Familie Flöz hail from Berlin and they do the rounds of German theaters so that audiences throughout the country get the chance to experience their magic. I was sure there were 6, 7 or 8 people on the stage during the 90 minute show, but in reality there were just 3 people. Three talented guys who had mastered the art of changing costumes with lightning speed, playing Maskentheater, working puppets, sword fighting and dancing around. Oh and they played a series of weird musical instruments too, which was their encore gig at the end. Throughout the show they wore a series of masks with rather contorted and vaguely spooky heads. The puppet doll at the beginning and end of the piece had me genuinely thinking that it was a real person until I realised it was being operated by the guy behind. Having briefly performed with the puppet doll the three guys then transformed themselves into a series of puppet dolls for the remainder of the show.
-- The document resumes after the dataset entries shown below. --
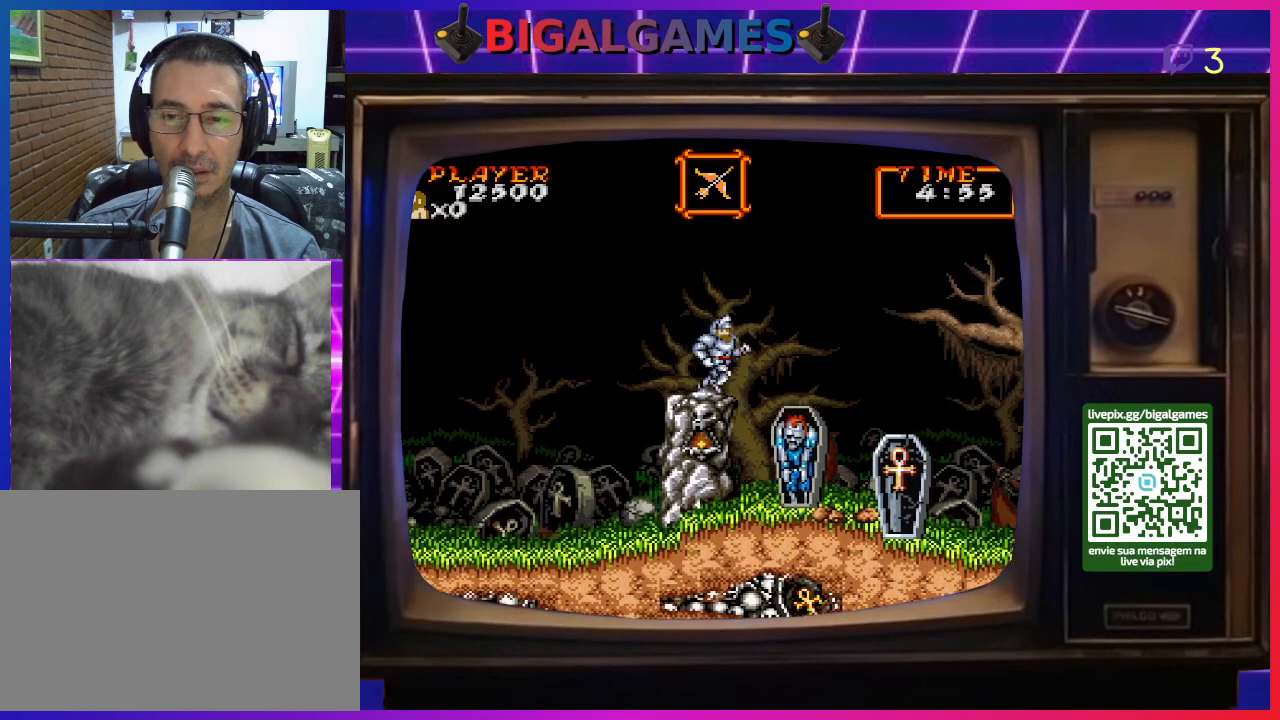
{"buttons": ["DPAD_RIGHT"], "right_stick": "center", "events": [[300, "CIRCLE", "up"]]}
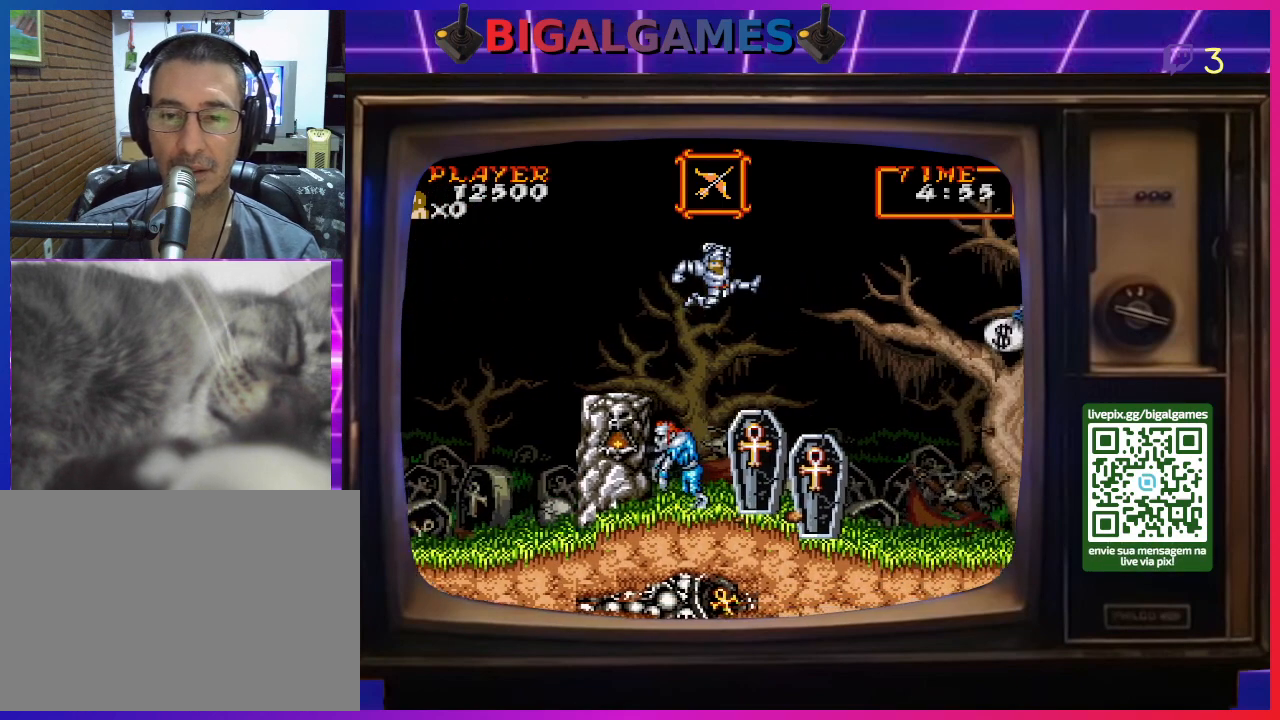
{"buttons": ["DPAD_RIGHT"], "right_stick": "center", "events": [[167, "CIRCLE", "down"], [500, "CIRCLE", "up"]]}
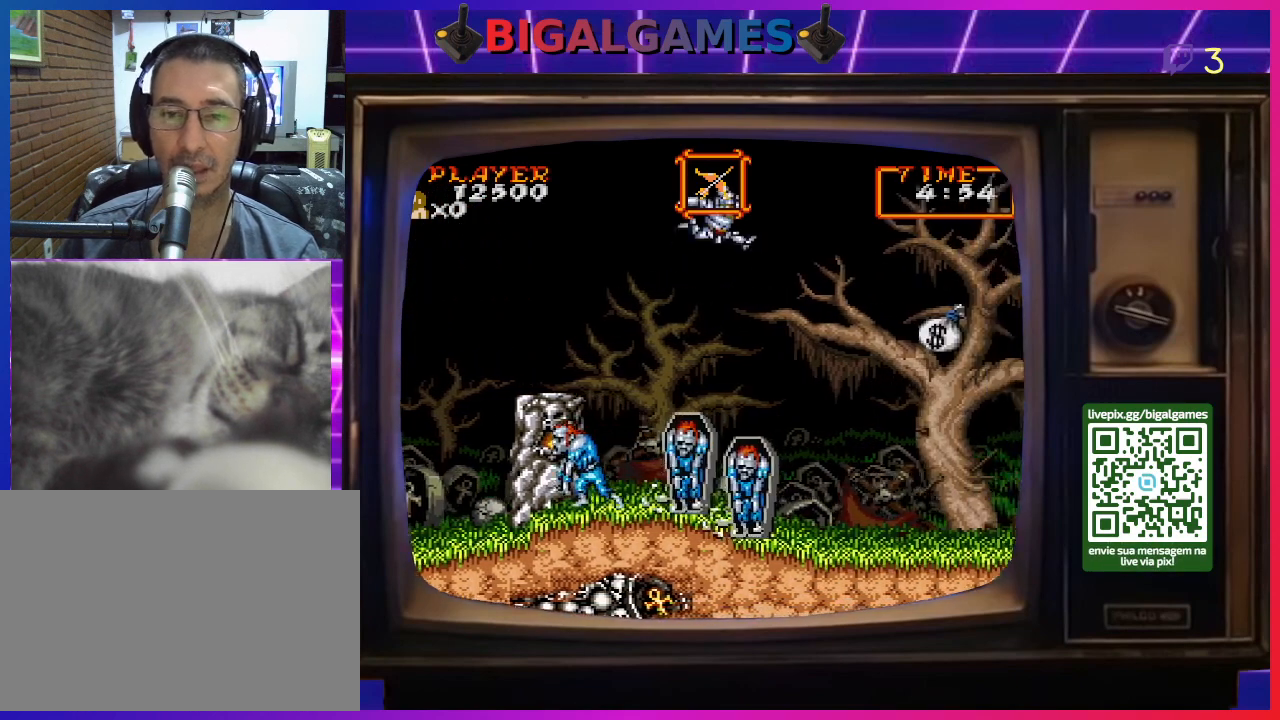
{"buttons": ["DPAD_RIGHT"], "right_stick": "center", "events": []}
A publicity photo for Teatro Delusio
And what of the show? The setting is backstage, behind the scenery, so you get a sort of reverse effect that really worked well at the very end of the show. Here, during the applause, the three performers leapt out of the visual back of the stage in the direction of the real backstage, giving us the impression that we were far behind the stage and scenery and looking forward onto the stage. It's oddly difficult to explain lucidly and I'm beginning to doubt my own brain work now. And this is where this odd theater piece, wholly without text or speech, takes us: into a netherworld redolent of the feeling you get when you are just between waking and sleeping, a borderline dreamworld of misconstructed reality. This is an area I find very interesting and I feel that music plays a big role in these edge of reality scenarios. Here, there were a number of well chosen playback excerpts of music.
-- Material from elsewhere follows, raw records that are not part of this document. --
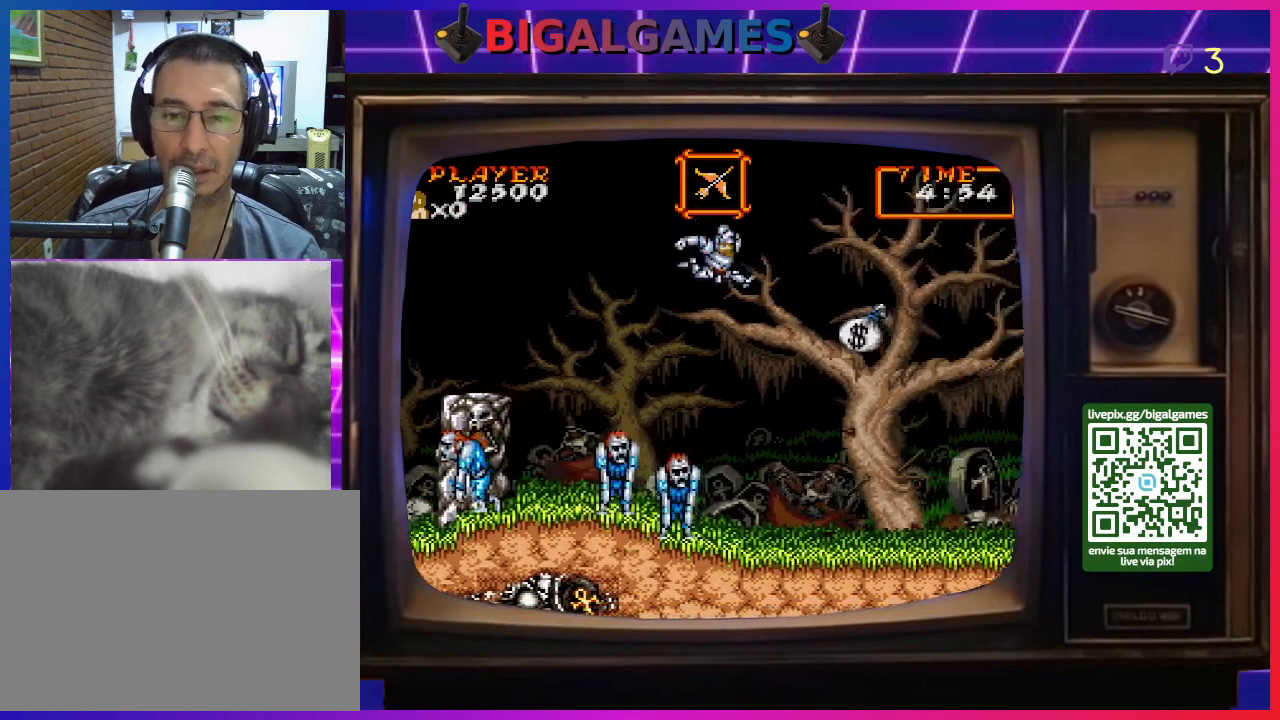
{"buttons": ["DPAD_RIGHT"], "right_stick": "center", "events": []}
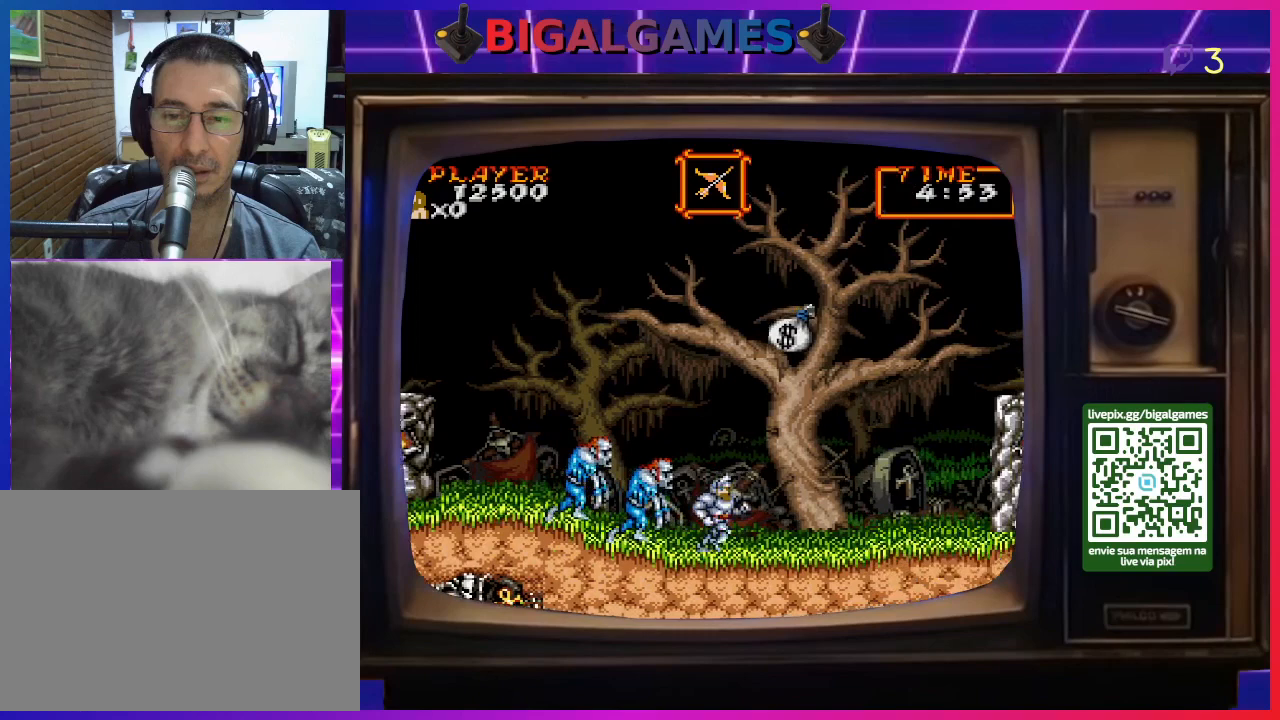
{"buttons": ["DPAD_RIGHT"], "right_stick": "center", "events": []}
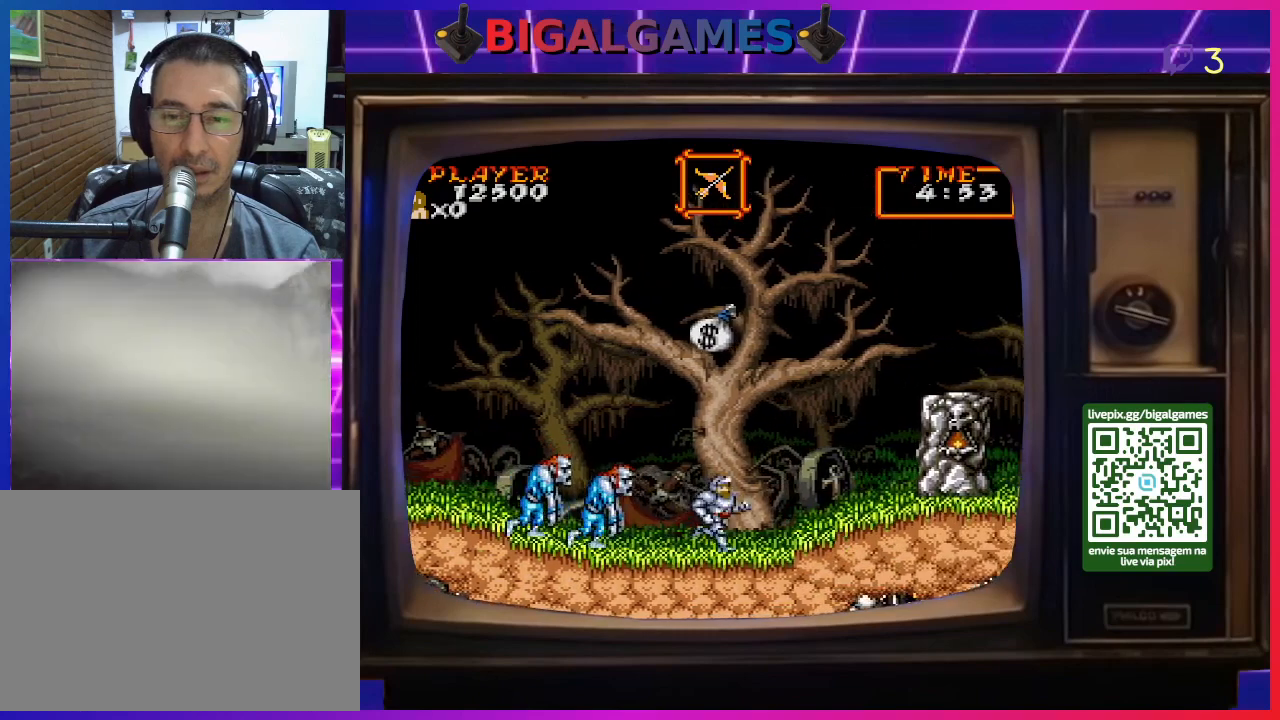
{"buttons": [], "right_stick": "center", "events": [[33, "DPAD_RIGHT", "up"], [67, "DPAD_LEFT", "down"], [100, "CROSS", "down"], [200, "CROSS", "up"], [200, "DPAD_LEFT", "up"], [267, "CROSS", "down"], [367, "CROSS", "up"], [433, "CROSS", "down"], [467, "CROSS", "up"]]}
Info about the Teatro Delusio team
The story? There wasn't one, the action just moved from scene to scene, most of them somewhat unrelated, just in the way dreams do. In a dream you quickly forget the previous semi-reality as you focus on the new environment, while it takes you into the unknown. I am one of those who can control my dreams and if they start going into too horrible a place, or become too absurd, I can simply turn them off or divert the flow elsewhere. This is truly interesting stuff and you should try to catch a show if you can. It ran for 90 minutes without a pause.